:: Assigned task ::
The answer must be an exact copy of the lines from the one containing "Within the visual" through the last line of the records, with the pictures left out.

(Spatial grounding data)
▬▬▬

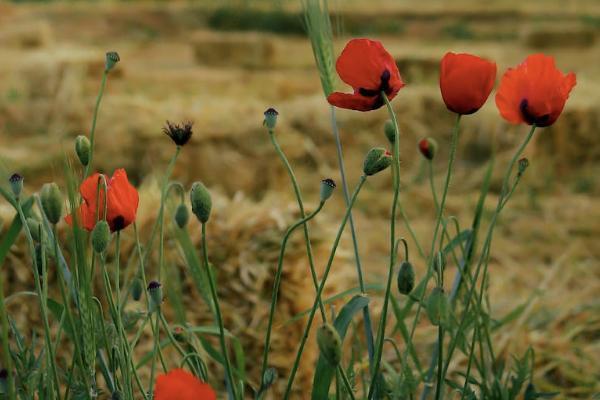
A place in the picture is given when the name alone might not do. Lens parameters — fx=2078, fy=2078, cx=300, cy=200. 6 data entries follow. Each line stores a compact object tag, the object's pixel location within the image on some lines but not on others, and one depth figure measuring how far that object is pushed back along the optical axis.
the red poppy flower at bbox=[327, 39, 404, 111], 1.35
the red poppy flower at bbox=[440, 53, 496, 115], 1.35
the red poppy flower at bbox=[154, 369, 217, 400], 1.23
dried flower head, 1.34
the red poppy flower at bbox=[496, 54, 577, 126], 1.40
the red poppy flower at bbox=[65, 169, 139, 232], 1.34
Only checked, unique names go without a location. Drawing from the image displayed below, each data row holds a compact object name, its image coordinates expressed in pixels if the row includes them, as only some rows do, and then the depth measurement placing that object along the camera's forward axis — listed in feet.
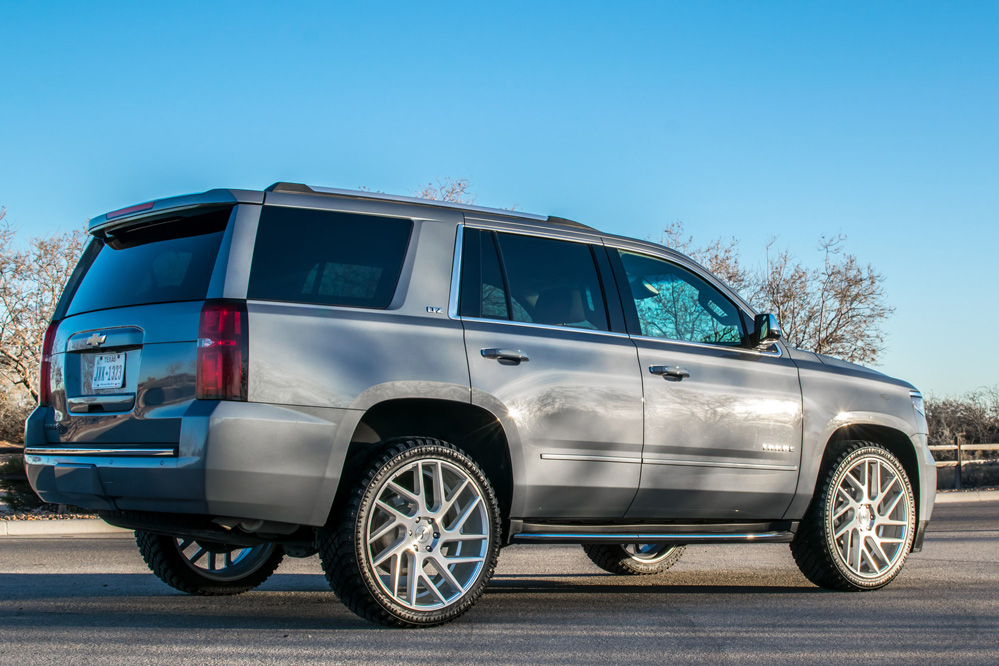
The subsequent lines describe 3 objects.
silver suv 14.42
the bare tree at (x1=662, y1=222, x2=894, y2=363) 120.67
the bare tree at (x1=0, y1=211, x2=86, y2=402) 109.09
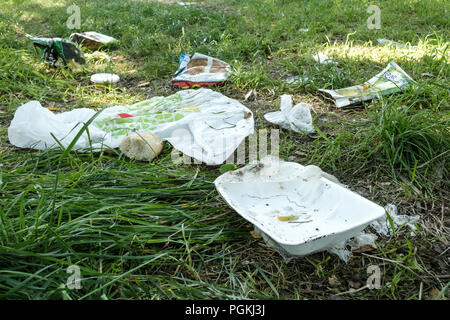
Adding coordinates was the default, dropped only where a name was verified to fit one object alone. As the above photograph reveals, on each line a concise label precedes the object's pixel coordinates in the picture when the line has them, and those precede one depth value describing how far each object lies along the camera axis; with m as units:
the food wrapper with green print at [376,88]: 2.50
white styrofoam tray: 1.30
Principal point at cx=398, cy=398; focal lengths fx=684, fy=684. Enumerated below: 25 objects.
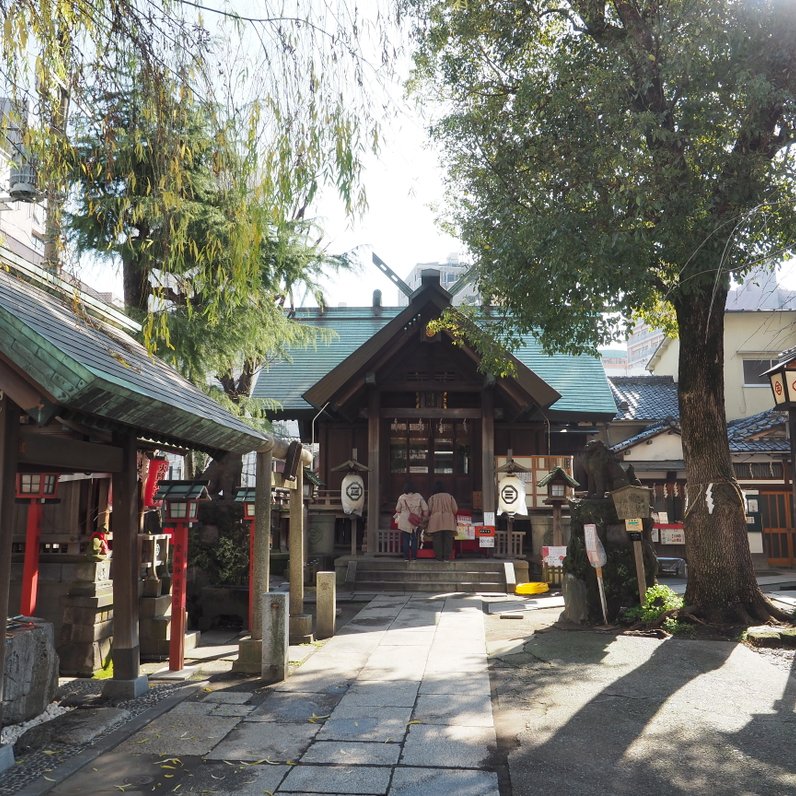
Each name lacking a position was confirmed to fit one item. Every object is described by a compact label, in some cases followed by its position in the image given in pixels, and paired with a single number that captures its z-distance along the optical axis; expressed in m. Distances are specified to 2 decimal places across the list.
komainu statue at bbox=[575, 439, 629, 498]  10.59
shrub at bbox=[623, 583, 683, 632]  9.58
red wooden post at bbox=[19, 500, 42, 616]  8.19
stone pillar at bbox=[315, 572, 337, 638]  9.73
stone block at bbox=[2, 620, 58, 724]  5.83
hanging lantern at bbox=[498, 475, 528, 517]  16.70
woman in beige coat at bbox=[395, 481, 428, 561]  15.93
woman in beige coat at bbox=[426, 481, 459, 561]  15.59
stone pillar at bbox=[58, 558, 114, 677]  8.00
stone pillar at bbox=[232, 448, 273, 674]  7.49
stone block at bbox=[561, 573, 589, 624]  9.75
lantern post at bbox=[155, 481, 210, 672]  7.73
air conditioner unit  7.54
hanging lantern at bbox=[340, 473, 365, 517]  17.16
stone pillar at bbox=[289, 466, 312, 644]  9.23
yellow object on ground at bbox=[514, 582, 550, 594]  14.24
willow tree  4.23
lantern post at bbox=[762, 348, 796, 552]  9.27
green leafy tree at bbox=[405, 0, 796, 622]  8.73
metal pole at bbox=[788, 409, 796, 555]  9.33
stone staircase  14.73
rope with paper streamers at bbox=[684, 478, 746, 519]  9.69
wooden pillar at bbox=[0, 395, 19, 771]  4.58
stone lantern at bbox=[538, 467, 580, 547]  14.74
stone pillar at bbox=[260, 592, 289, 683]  7.12
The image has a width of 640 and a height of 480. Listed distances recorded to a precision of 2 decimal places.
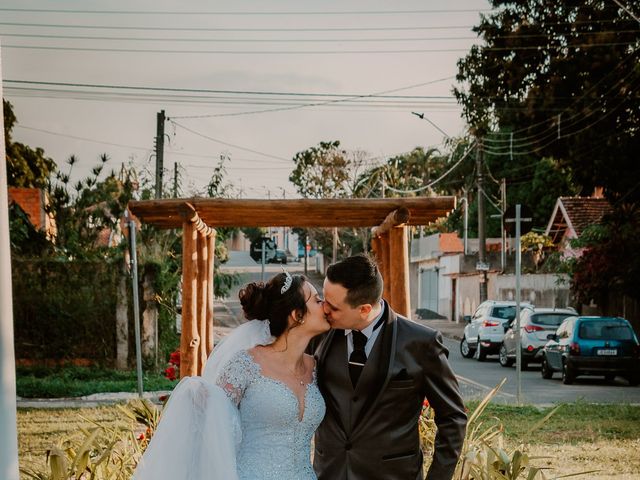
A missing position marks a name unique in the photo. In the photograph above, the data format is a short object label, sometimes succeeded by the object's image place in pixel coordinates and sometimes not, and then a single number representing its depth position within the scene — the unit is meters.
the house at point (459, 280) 42.03
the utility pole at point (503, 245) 48.59
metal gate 64.31
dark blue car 20.70
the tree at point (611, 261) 27.52
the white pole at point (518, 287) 15.49
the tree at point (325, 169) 62.66
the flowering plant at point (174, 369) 11.74
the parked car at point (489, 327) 27.80
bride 4.53
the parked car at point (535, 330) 24.64
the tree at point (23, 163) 40.41
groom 4.55
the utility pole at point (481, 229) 41.50
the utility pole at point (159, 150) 26.91
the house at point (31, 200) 39.90
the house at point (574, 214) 44.56
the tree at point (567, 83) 24.86
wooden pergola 9.38
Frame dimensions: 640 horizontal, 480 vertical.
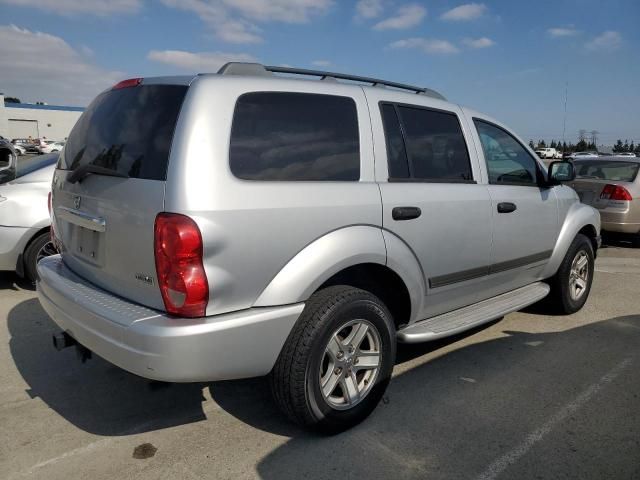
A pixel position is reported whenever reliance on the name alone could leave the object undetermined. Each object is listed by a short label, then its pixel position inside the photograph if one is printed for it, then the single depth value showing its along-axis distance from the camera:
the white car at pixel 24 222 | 5.00
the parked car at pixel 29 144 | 41.95
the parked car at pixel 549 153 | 47.26
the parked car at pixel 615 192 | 8.02
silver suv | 2.30
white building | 60.51
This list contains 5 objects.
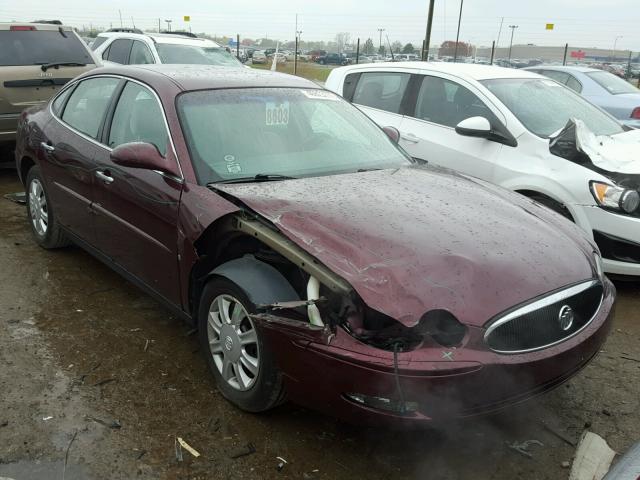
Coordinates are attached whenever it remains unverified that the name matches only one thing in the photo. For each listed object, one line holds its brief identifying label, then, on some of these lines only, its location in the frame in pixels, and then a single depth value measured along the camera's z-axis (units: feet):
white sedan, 14.60
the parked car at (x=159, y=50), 33.04
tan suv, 22.50
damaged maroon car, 7.79
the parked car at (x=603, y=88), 30.12
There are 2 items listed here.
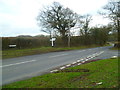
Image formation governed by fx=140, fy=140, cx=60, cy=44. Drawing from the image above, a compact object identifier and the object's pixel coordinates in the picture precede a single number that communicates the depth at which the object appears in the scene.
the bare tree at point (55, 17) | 37.12
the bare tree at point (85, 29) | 45.44
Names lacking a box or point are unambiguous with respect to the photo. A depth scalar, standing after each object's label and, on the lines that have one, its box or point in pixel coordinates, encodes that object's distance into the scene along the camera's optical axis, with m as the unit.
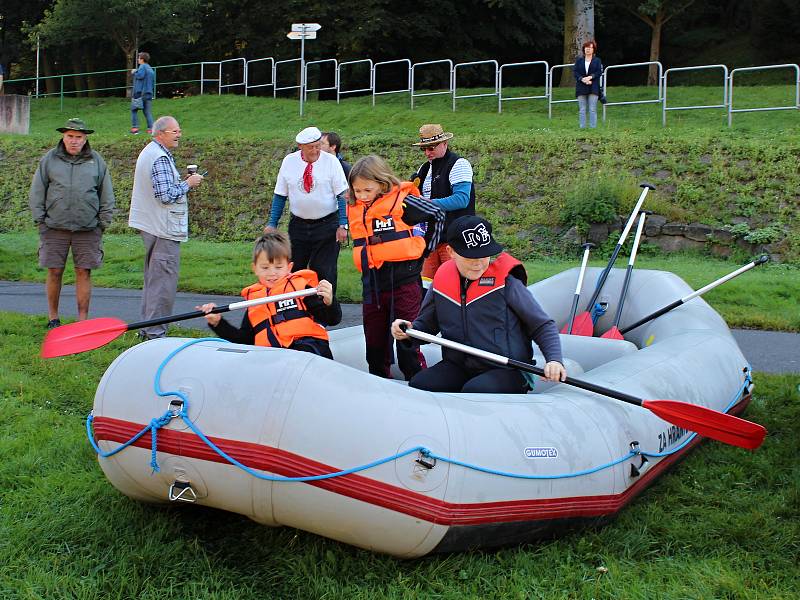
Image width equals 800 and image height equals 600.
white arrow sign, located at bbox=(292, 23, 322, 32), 16.88
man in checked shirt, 7.07
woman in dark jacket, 15.54
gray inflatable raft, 3.75
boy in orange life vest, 5.04
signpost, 17.01
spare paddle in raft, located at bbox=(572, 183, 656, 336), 7.31
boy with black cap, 4.68
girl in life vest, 5.62
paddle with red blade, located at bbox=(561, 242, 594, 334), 7.43
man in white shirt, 7.40
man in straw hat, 6.70
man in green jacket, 7.66
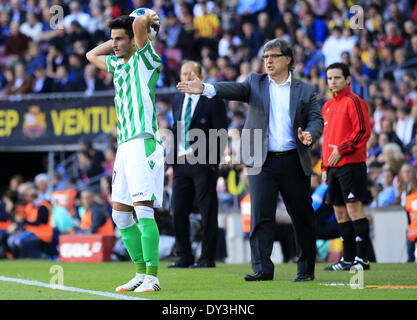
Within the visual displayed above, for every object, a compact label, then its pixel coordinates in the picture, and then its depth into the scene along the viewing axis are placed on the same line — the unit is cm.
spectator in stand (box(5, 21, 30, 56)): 2228
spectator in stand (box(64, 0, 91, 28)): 2162
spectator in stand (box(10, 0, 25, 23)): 2322
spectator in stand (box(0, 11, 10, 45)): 2327
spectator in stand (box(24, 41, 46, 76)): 2123
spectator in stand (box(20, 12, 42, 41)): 2258
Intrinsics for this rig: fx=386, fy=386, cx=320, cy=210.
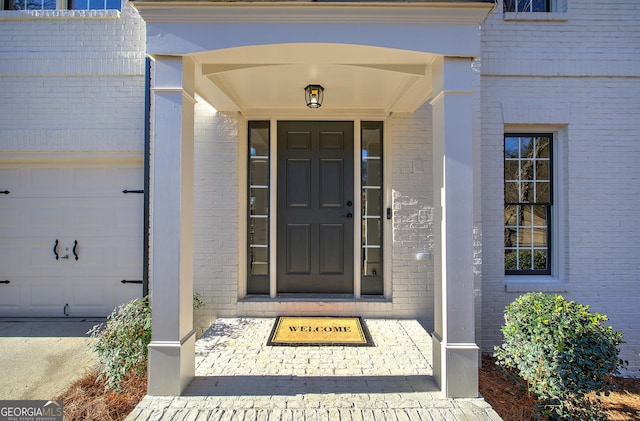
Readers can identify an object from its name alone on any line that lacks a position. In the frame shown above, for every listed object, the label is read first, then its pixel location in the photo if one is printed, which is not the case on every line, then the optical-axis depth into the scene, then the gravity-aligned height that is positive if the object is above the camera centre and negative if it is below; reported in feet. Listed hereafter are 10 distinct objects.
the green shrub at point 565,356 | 9.58 -3.51
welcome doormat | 12.72 -4.06
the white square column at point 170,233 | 9.40 -0.42
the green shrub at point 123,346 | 10.68 -3.70
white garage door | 15.72 -0.84
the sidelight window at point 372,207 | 16.21 +0.42
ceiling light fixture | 13.00 +4.15
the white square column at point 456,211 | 9.69 +0.16
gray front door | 16.20 +0.40
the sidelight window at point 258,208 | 16.24 +0.35
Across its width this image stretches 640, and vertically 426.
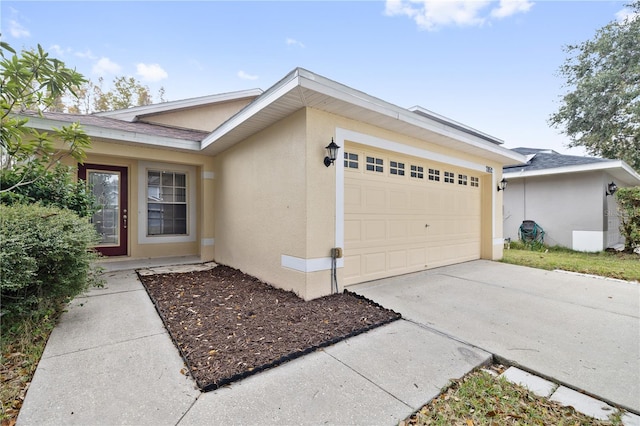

▬▬▬

:: Solved problem ::
Within the visual displayed above, for every object, a compact label, then its pixel coordinates in the picture, and then its depth into the scene along the viewing axis are placed on the same line — the unit is cm.
spectator in stand (box(5, 21, 30, 56)): 2228
spectator in stand (box(64, 0, 91, 28)): 2162
spectator in stand (box(10, 0, 25, 23)): 2322
spectator in stand (box(0, 11, 10, 45)): 2327
spectator in stand (box(24, 41, 46, 76)): 2123
spectator in stand (box(20, 12, 42, 41)): 2258
Intrinsics for this rig: fx=386, fy=386, cx=320, cy=210.
Readers can identify an object from its name alone on any line that lacks a position. In the frame shown above, for every listed object, the label is read first, then its pixel location in the photo if one is printed, which is not the case on every line, then the optical-axis depth into the scene, then the gravity-aligned height that is positive if the object is above the camera centre and negative if it is below; reported in feet. Listed hereafter are 10 distinct objects.
the green shrub at point 565,356 | 9.58 -3.51
welcome doormat | 12.72 -4.06
the white square column at point 170,233 | 9.40 -0.42
the green shrub at point 123,346 | 10.68 -3.70
white garage door | 15.72 -0.84
the sidelight window at point 372,207 | 16.21 +0.42
ceiling light fixture | 13.00 +4.15
the white square column at point 456,211 | 9.69 +0.16
gray front door | 16.20 +0.40
the sidelight window at point 258,208 | 16.24 +0.35
Across its width this image stretches 640, and vertically 426.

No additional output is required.